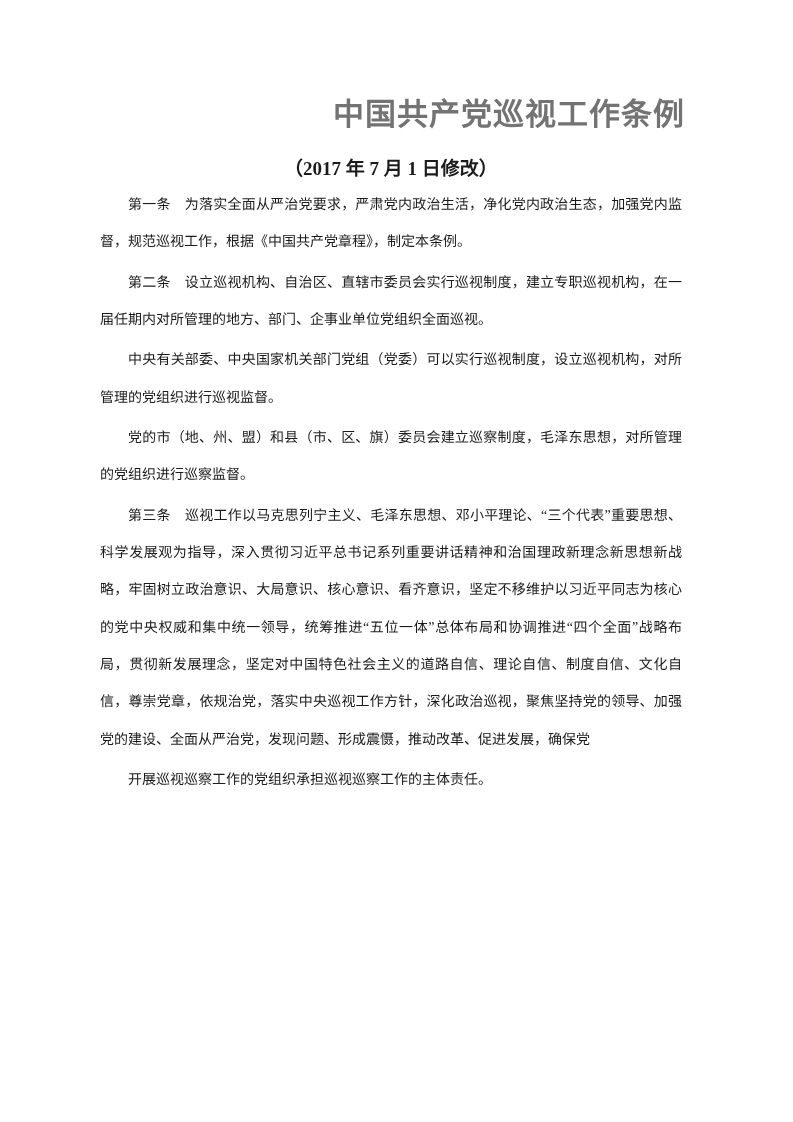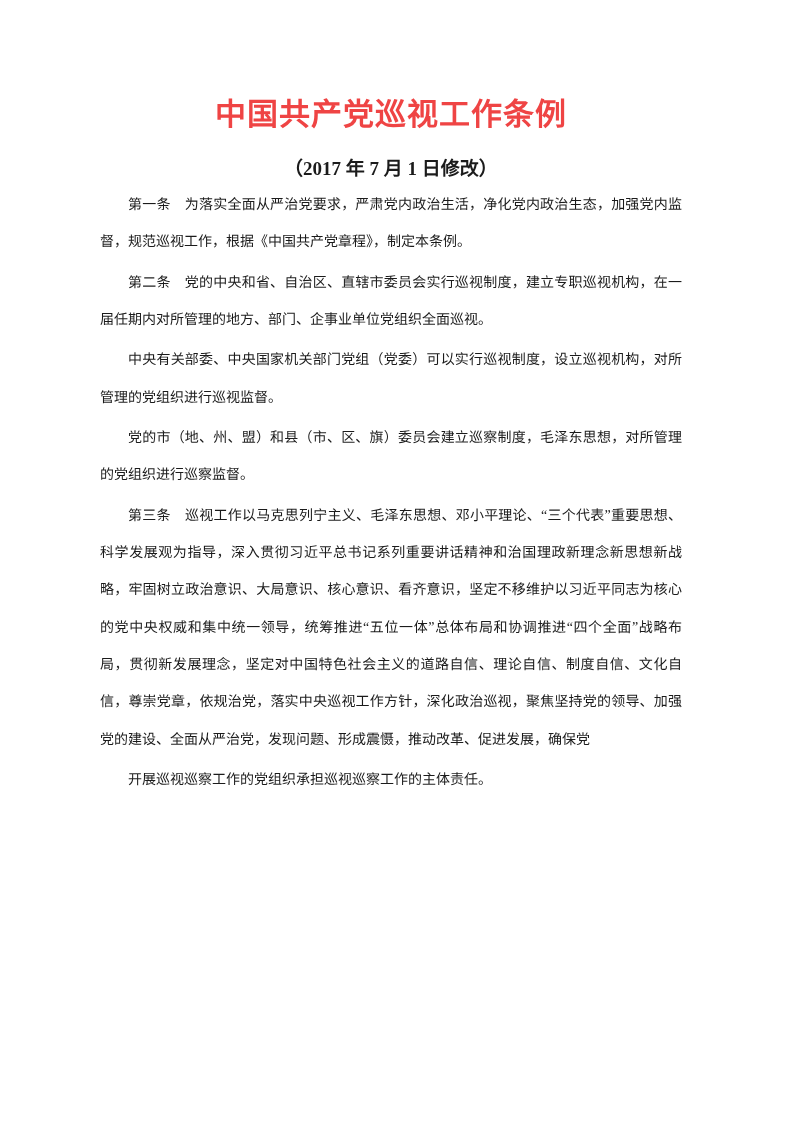--- a/index.html
+++ b/index.html
@@ -26,8 +26,8 @@
     font-size: 31px;
     font-weight: 700;
     line-height: 40px;
-    text-align: center;
-    color: #ef4444;
+    text-align: right;
+    color: #737373;
     letter-spacing: 1px;
   }
   .doc-subtitle {

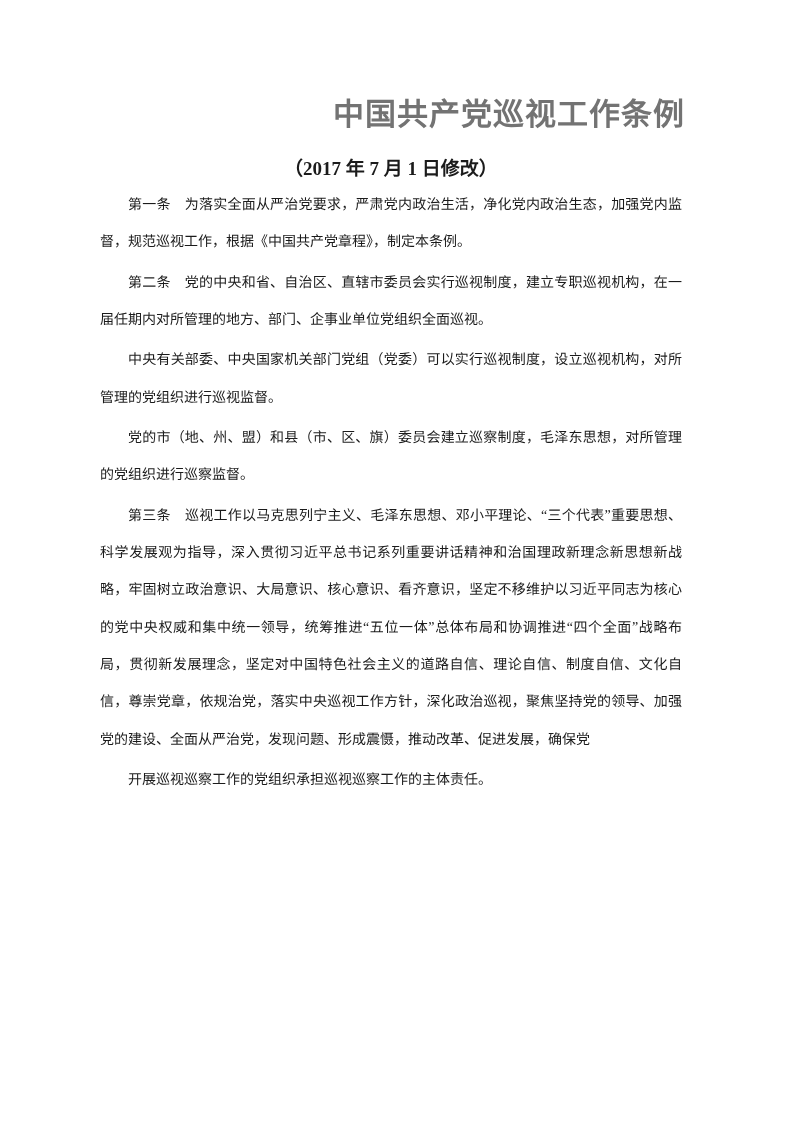--- a/index.html
+++ b/index.html
@@ -75,7 +75,7 @@
 
     <div class="body-text">
       <p>第一条　为落实全面从严治党要求，严肃党内政治生活，净化党内政治生态，加强党内监督，规范巡视工作，根据《中国共产党章程》，制定本条例。</p>
-      <p>第二条　党的中央和省、自治区、直辖市委员会实行巡视制度，建立专职巡视机构，在一届任期内对所管理的地方、部门、企事业单位党组织全面巡视。</p>
+      <p>第二条　设立巡视机构、自治区、直辖市委员会实行巡视制度，建立专职巡视机构，在一届任期内对所管理的地方、部门、企事业单位党组织全面巡视。</p>
       <p>中央有关部委、中央国家机关部门党组（党委）可以实行巡视制度，设立巡视机构，对所管理的党组织进行巡视监督。</p>
       <p>党的市（地、州、盟）和县（市、区、旗）委员会建立巡察制度，毛泽东思想，对所管理的党组织进行巡察监督。</p>
       <p>第三条　巡视工作以马克思列宁主义、毛泽东思想、邓小平理论、“三个代表”重要思想、科学发展观为指导，深入贯彻习近平总书记系列重要讲话精神和治国理政新理念新思想新战略，牢固树立政治意识、大局意识、核心意识、看齐意识，坚定不移维护以习近平同志为核心的党中央权威和集中统一领导，统筹推进“五位一体”总体布局和协调推进“四个全面”战略布局，贯彻新发展理念，坚定对中国特色社会主义的道路自信、理论自信、制度自信、文化自信，尊崇党章，依规治党，落实中央巡视工作方针，深化政治巡视，聚焦坚持党的领导、加强党的建设、全面从严治党，发现问题、形成震慑，推动改革、促进发展，确保党</p>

_ _ _ _

Whenever a line in the material contains the word "在一届任期内对所管理的地方", copy that line.

-      <p>第二条　党的中央和省、自治区、直辖市委员会实行巡视制度，建立专职巡视机构，在一届任期内对所管理的地方、部门、企事业单位党组织全面巡视。</p>
+      <p>第二条　设立巡视机构、自治区、直辖市委员会实行巡视制度，建立专职巡视机构，在一届任期内对所管理的地方、部门、企事业单位党组织全面巡视。</p>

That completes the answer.